→ EXERCISE AIM: Look through the material below for "round". Copy every line that contains it.

→ INPUT DATA:

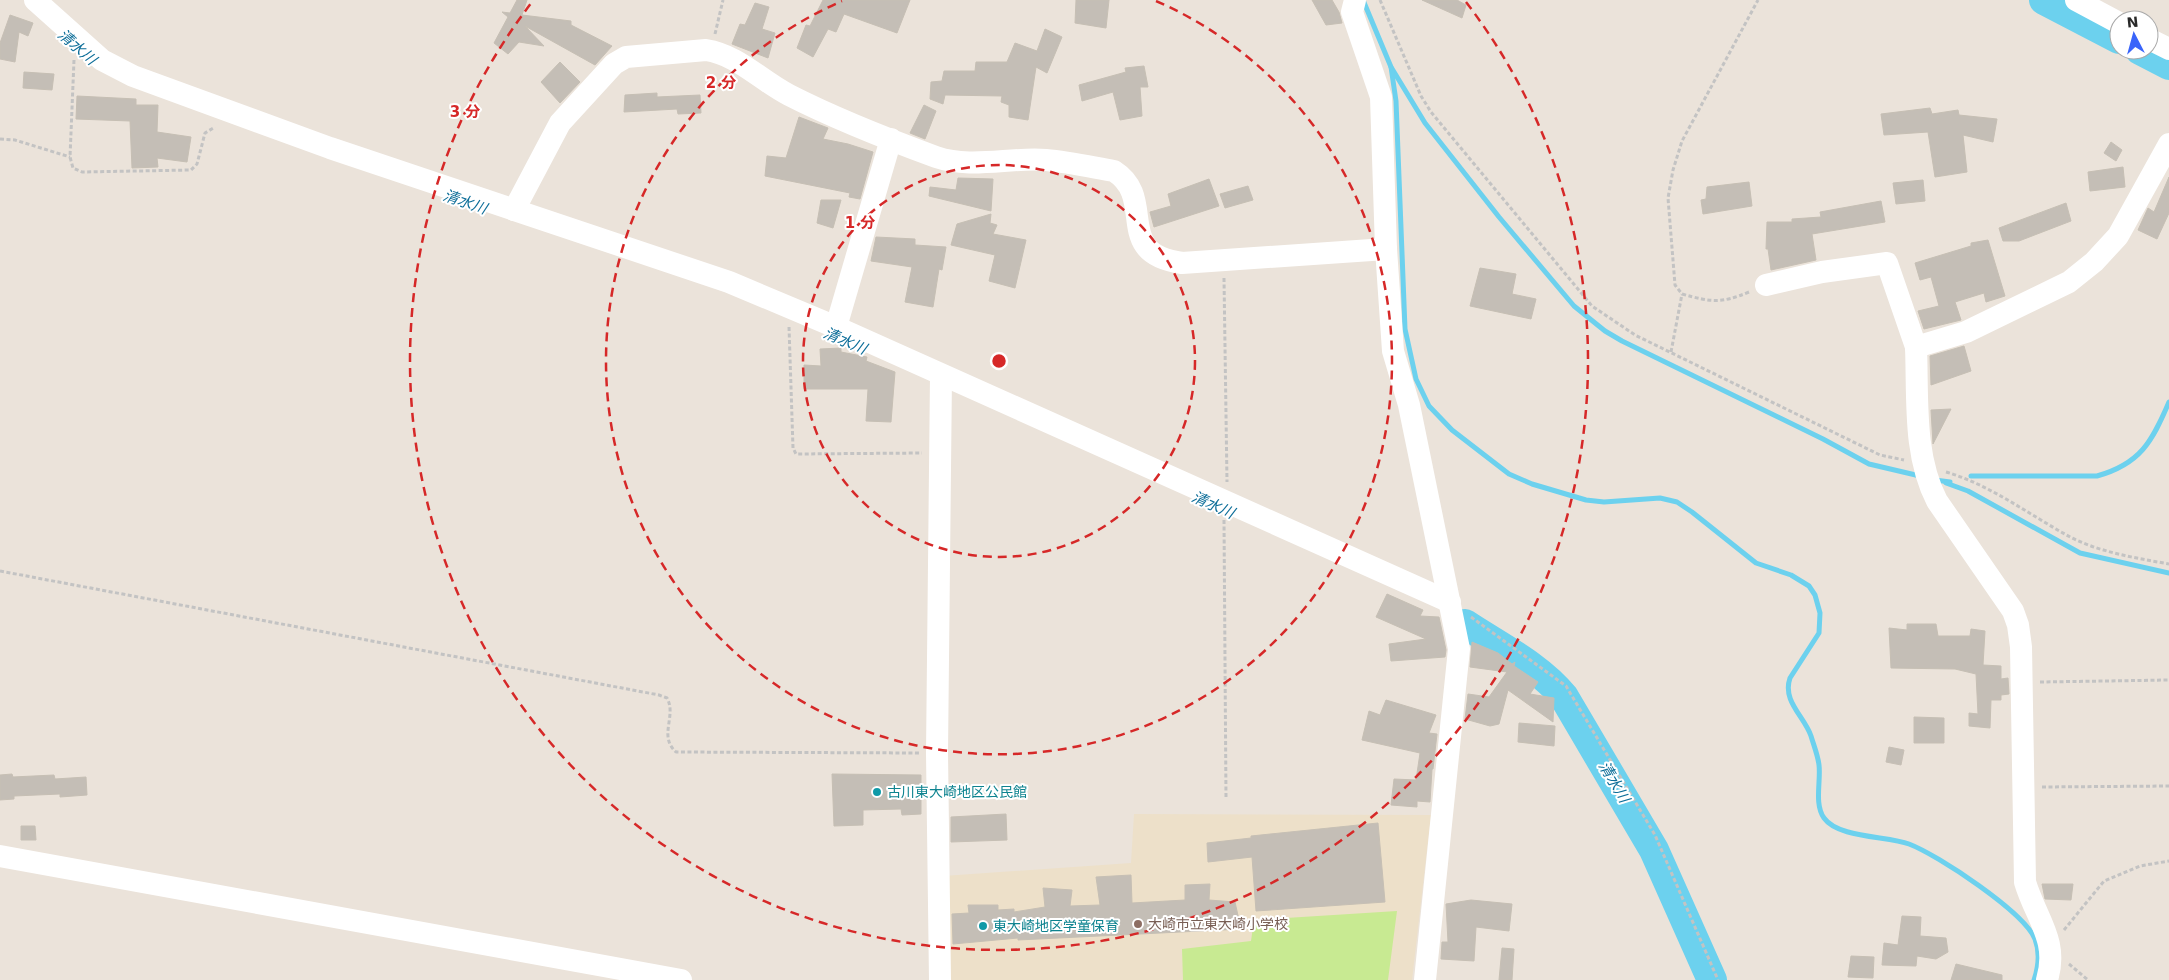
<svg xmlns="http://www.w3.org/2000/svg" width="2169" height="980" font-family="'DejaVu Sans','Noto Sans JP',sans-serif">
<style>
.education{fill:#ede0c9}
.pitch{fill:#c8ea92}
.lines{fill:none;stroke-linecap:round;stroke-linejoin:round}
.stream{stroke:#6cd1ee;stroke-width:5}
.river{stroke:#6cd1ee;stroke-width:30}
.building{fill:#c4beb6;stroke:#c6bfb4}
.path{stroke:#c3c3c3;stroke-width:3;stroke-dasharray:4 2.5;stroke-linecap:butt}
.minor{stroke:#fff;stroke-width:22}
.ring{fill:none;stroke:#d62828;stroke-width:2.5;stroke-dasharray:9 6}
.culture-dot{fill:#0f9aa8;stroke:#fff;stroke-width:2}
.education-dot{fill:#8d6e63;stroke:#fff;stroke-width:2}
.labels{text-anchor:middle;dominant-baseline:central;stroke-width:4;stroke-linejoin:round;paint-order:stroke}
.culture-label{font-size:14px;fill:#0d838f;stroke:#fff;text-anchor:start}
.education-label{font-size:14px;fill:#785e54;stroke:#fff;text-anchor:start}
.water-label{font-size:15px;font-style:italic;fill:#0d6e99;stroke:#fff}
.centre{fill:#d62828;stroke:#fff;stroke-width:2.5}
.ring-label{font-size:15px;text-anchor:middle;font-weight:bold;fill:#d62828;stroke:#fff;stroke-width:4;stroke-linejoin:round;paint-order:stroke}
</style>
<rect width="100%" height="100%" fill="#ebe3da"/>
<polygon class="education" points="1134,814 1431,815 1412,980 950,980 943,876 1131,863"/>
<polygon class="pitch" points="1397,911 1388,980 1183,980 1182,949 1251,941 1254,920"/>
<g class="lines">
<g class="stream">
<polyline points="1363,0 1391,67 1425,123 1499,217 1574,306 1605,331 1622,341 1823,439 1869,464 1920,476"/>
<path d="M 1391,67 L 1396,101 L 1405,329 L 1416,379 L 1429,406 L 1452,430 L 1509,474 L 1532,484 L 1586,500 L 1604,502 L 1660,498 L 1677,502 L 1692,512 L 1756,563 L 1791,575 L 1809,586 L 1815,595 L 1820,613 L 1819,633 L 1790,678 C 1782,701 1804,716 1811,736 C 1814,746 1818,756 1819,765 C 1821,781 1814,804 1824,818 C 1838,838 1887,836 1909,844 C 1938,855 2024,912 2035,939 C 2040,952 2038,968 2034,980"/>
<path d="M 1971,476 L 2097,476 C 2140,464 2152,442 2169,402"/>
<polyline points="1935,480 1950,482"/>
<polyline points="1946,483 1968,491 2080,553 2169,573"/>
</g>
<g class="river">
<polyline points="2044,0 2119,39"/>
<polyline points="2140,50 2169,65"/>
<path d="M 1465,624 C 1498,646 1539,666 1564,697 L 1654,850 L 1712,980"/>
</g>
</g>
<g class="building">
<polygon points="517,0 527,0 522,15 571,21 571,25 612,46 595,65 525,26 544,46 519,42 508,54 494,43 508,17 502,12 510,13"/>
<polygon points="823,0 910,0 897,33 844,14 836,32 828,29 813,57 797,48 806,25 810,26"/>
<polygon points="1076,0 1109,0 1106,28 1075,23"/>
<polygon points="1312,0 1332,0 1339,12 1342,23 1326,25"/>
<polygon points="1422,0 1457,0 1466,5 1462,18"/>
<polygon points="755,3 769,7 762,29 775,33 768,58 732,44 740,24 745,25"/>
<polygon points="10,15 33,23 28,36 19,32 15,62 0,59 0,43"/>
<polygon points="1045,29 1062,37 1047,73 1036,67 1028,120 1009,117 1009,105 1001,102 1002,96 945,95 943,104 930,99 931,82 942,81 944,71 975,71 976,62 1007,62 1015,43 1037,51"/>
<polygon points="560,62 580,82 560,103 541,82"/>
<polygon points="1144,66 1148,87 1140,87 1142,116 1120,120 1113,92 1082,101 1079,85 1126,72 1125,68"/>
<polygon points="24,72 54,74 52,90 23,88"/>
<polygon points="657,93 657,97 700,95 701,113 678,114 677,109 624,112 625,95"/>
<polygon points="77,96 136,99 136,105 158,105 157,132 191,137 187,162 157,158 158,167 132,168 130,121 76,119"/>
<polygon points="924,105 936,111 925,139 910,133"/>
<polygon points="1930,108 1932,114 1958,110 1959,115 1997,119 1993,142 1963,135 1967,172 1935,177 1928,132 1884,135 1881,114"/>
<polygon points="799,117 828,128 823,139 848,144 873,152 860,199 849,197 850,193 765,176 767,156 786,158"/>
<polygon points="2111,142 2122,150 2116,161 2104,153"/>
<polygon points="2123,167 2125,187 2090,191 2088,172"/>
<polygon points="2169,177 2169,213 2157,239 2138,230 2148,208 2154,212"/>
<polygon points="958,178 993,179 991,211 929,196 930,187 956,190"/>
<polygon points="1209,179 1219,206 1154,227 1150,212 1171,206 1168,194"/>
<polygon points="1923,180 1925,201 1896,204 1893,183"/>
<polygon points="1749,182 1752,206 1703,214 1701,200 1706,199 1707,187"/>
<polygon points="1248,186 1253,200 1225,208 1220,194"/>
<polygon points="821,200 841,200 833,228 817,223"/>
<polygon points="1881,201 1885,222 1812,234 1816,260 1771,270 1768,249 1766,249 1767,222 1792,222 1792,219 1821,217 1820,212"/>
<polygon points="2066,203 2071,221 2019,241 2003,241 1999,228"/>
<polygon points="991,214 990,223 997,225 993,234 1026,240 1015,288 989,281 995,255 951,245 957,224"/>
<polygon points="876,237 915,239 915,245 946,247 942,270 939,269 933,307 905,302 912,267 871,261"/>
<polygon points="1988,240 2005,296 1986,302 1984,293 1955,302 1961,320 1924,329 1918,311 1939,306 1931,277 1920,280 1915,263 1971,246 1971,243"/>
<polygon points="1480,268 1516,274 1512,294 1536,299 1531,319 1470,306"/>
<polygon points="1964,346 1971,371 1931,385 1930,356"/>
<polygon points="841,348 841,352 867,357 866,361 895,372 891,422 866,421 868,389 804,389 804,365 821,366 820,349"/>
<polygon points="1951,409 1933,444 1931,410"/>
<polygon points="1387,594 1423,610 1420,616 1439,617 1446,650 1445,657 1391,661 1389,644 1426,639 1376,617"/>
<polygon points="1907,624 1936,624 1938,636 1970,636 1971,629 1985,631 1983,665 2001,666 2001,679 2008,678 2009,694 2001,695 2001,700 1991,700 1990,728 1969,726 1969,713 1978,714 1976,674 1955,669 1891,668 1889,628 1907,630"/>
<polygon points="1472,642 1498,653 1512,664 1515,662 1514,666 1538,682 1530,694 1554,698 1553,722 1508,690 1499,724 1490,726 1465,719 1468,694 1489,697 1507,672 1470,667"/>
<polygon points="1386,700 1436,715 1429,733 1437,734 1433,769 1432,769 1430,802 1417,801 1417,807 1391,805 1394,779 1416,780 1420,753 1362,740 1369,711 1380,715"/>
<polygon points="1914,717 1944,718 1944,743 1914,743"/>
<polygon points="1519,723 1555,726 1554,746 1518,742"/>
<polygon points="1889,747 1904,750 1901,765 1886,762"/>
<polygon points="12,774 13,777 54,775 55,779 86,777 87,795 60,797 60,794 14,796 14,799 0,800 0,775"/>
<polygon points="832,774 921,775 921,814 902,815 901,809 863,810 863,825 834,826"/>
<polygon points="1006,814 1007,840 951,842 951,817"/>
<polygon points="1378,823 1385,902 1256,911 1252,857 1208,862 1207,843 1251,838 1251,836"/>
<polygon points="21,826 35,826 36,840 21,840"/>
<polygon points="1131,875 1132,903 1185,900 1185,885 1210,884 1209,900 1235,902 1241,929 1018,940 1018,938 953,944 952,914 969,913 968,905 998,905 998,910 1014,909 1014,912 1045,907 1043,888 1072,890 1070,906 1100,905 1096,877"/>
<polygon points="2042,884 2073,884 2071,900 2045,899"/>
<polygon points="1471,900 1512,904 1509,931 1476,927 1474,961 1441,959 1442,942 1448,942 1446,904"/>
<polygon points="1902,916 1921,917 1920,936 1946,938 1948,952 1936,959 1917,956 1916,966 1882,965 1884,943 1898,945"/>
<polygon points="1502,948 1514,949 1512,980 1499,980"/>
<polygon points="1851,956 1874,957 1873,978 1848,977"/>
<polygon points="1956,964 2002,975 2002,980 1951,980"/>
</g>
<g class="lines">
<g class="path">
<polyline points="1380,0 1421,96 1431,112 1592,306 1635,335 1880,455 1904,460"/>
<polyline points="715,34 723,0"/>
<polyline points="74,60 70,157 73,168 82,172 191,170 197,164 205,133 215,127"/>
<polyline points="0,139 15,140 70,157"/>
<polyline points="1224,278 1227,482"/>
<path d="M 1749,292 C 1720,304 1711,302 1682,294 L 1675,285 L 1668,198 L 1673,170 L 1682,141 L 1758,0"/>
<polyline points="789,327 793,448 796,454 922,453"/>
<polyline points="1671,352 1682,294"/>
<path d="M 1946,472 C 1991,485 2031,516 2072,538 C 2103,553 2136,558 2169,564"/>
<polyline points="1224,520 1226,799"/>
<path d="M 0,571 L 659,695 L 667,698 C 677,716 658,736 676,752 L 920,753"/>
<polyline points="1471,617 1566,686 1655,835 1718,980"/>
<polyline points="2040,682 2169,680"/>
<polyline points="2042,787 2169,786"/>
<polyline points="2064,930 2104,881 2140,866 2169,861"/>
<polyline points="2069,964 2088,980"/>
</g>
<g class="minor">
<polyline points="35,0 102,60 133,76 330,148 729,282 836,327 1450,602"/>
<polyline points="1355,0 1352,12 1381,97 1386,249 1393,351 1409,405 1459,649 1425,980"/>
<polyline points="2076,0 2119,23"/>
<polyline points="2149,39 2169,49"/>
<path d="M 514,210 L 560,123 L 614,64 L 626,57 L 706,50 C 738,55 760,80 789,95 C 836,119 887,139 936,157 C 971,169 1010,157 1046,160 C 1069,162 1091,167 1114,171 C 1158,199 1111,253 1182,263 L 1386,249"/>
<polyline points="1766,285 1822,272 1887,263 1916,347"/>
<polyline points="836,327 891,139"/>
<polyline points="0,856 681,980"/>
<polyline points="940,980 937,753 941,375"/>
<path d="M 2047,980 C 2059,940 2036,919 2025,882 L 2021,647 L 2018,625 L 2013,611 L 1937,501 C 1913,455 1918,398 1916,347 L 1966,332 L 2069,282 L 2094,262 L 2118,236 L 2169,144"/>
</g>
</g>
<g class="ring">
<circle cx="999" cy="361" r="196"/>
<path d="M1156 1A393 393 0 1 1 842 1"/>
<path d="M1466 2A589 589 0 1 1 532 2"/>
</g>
<g class="culture-dot">
<circle cx="877" cy="792" r="5"/>
<circle cx="983" cy="926" r="5"/>
</g>
<circle class="education-dot" cx="1138" cy="924" r="5"/>
<g class="labels">
<g class="culture-label">
<text x="887" y="792">古川東大崎地区公民館</text>
<text x="993" y="926">東大崎地区学童保育</text>
</g>
<g class="education-label">
<text x="1148" y="924">大崎市立東大崎小学校</text>
</g>
<g class="water-label">
<text transform="translate(77 47) rotate(41)">清水川</text>
<text transform="translate(465 202) rotate(19)">清水川</text>
<text transform="translate(845 341) rotate(23)">清水川</text>
<text transform="translate(1213 505) rotate(24)">清水川</text>
<text transform="translate(1614 782) rotate(59)">清水川</text>
</g>
</g>
<circle cx="999" cy="361" r="8" class="centre"/>
<g class="ring-label">
<text x="721" y="88">2 分</text>
<text x="465" y="117">3 分</text>
<text x="860" y="228">1 分</text>
</g>
<g transform="translate(2134 35) rotate(354)"><circle r="24" fill="#ffffff" stroke="#a9a9a9"/>
<path d="M0-4L9 19L0 12L-9 19Z" fill="#3964fa"/>
<text y="-8" font-size="14" font-weight="bold" text-anchor="middle" fill="#292929">N</text>
</g>
</svg>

→ RESPONSE TO THE TASK:
.lines{fill:none;stroke-linecap:round;stroke-linejoin:round}
.labels{text-anchor:middle;dominant-baseline:central;stroke-width:4;stroke-linejoin:round;paint-order:stroke}
.ring-label{font-size:15px;text-anchor:middle;font-weight:bold;fill:#d62828;stroke:#fff;stroke-width:4;stroke-linejoin:round;paint-order:stroke}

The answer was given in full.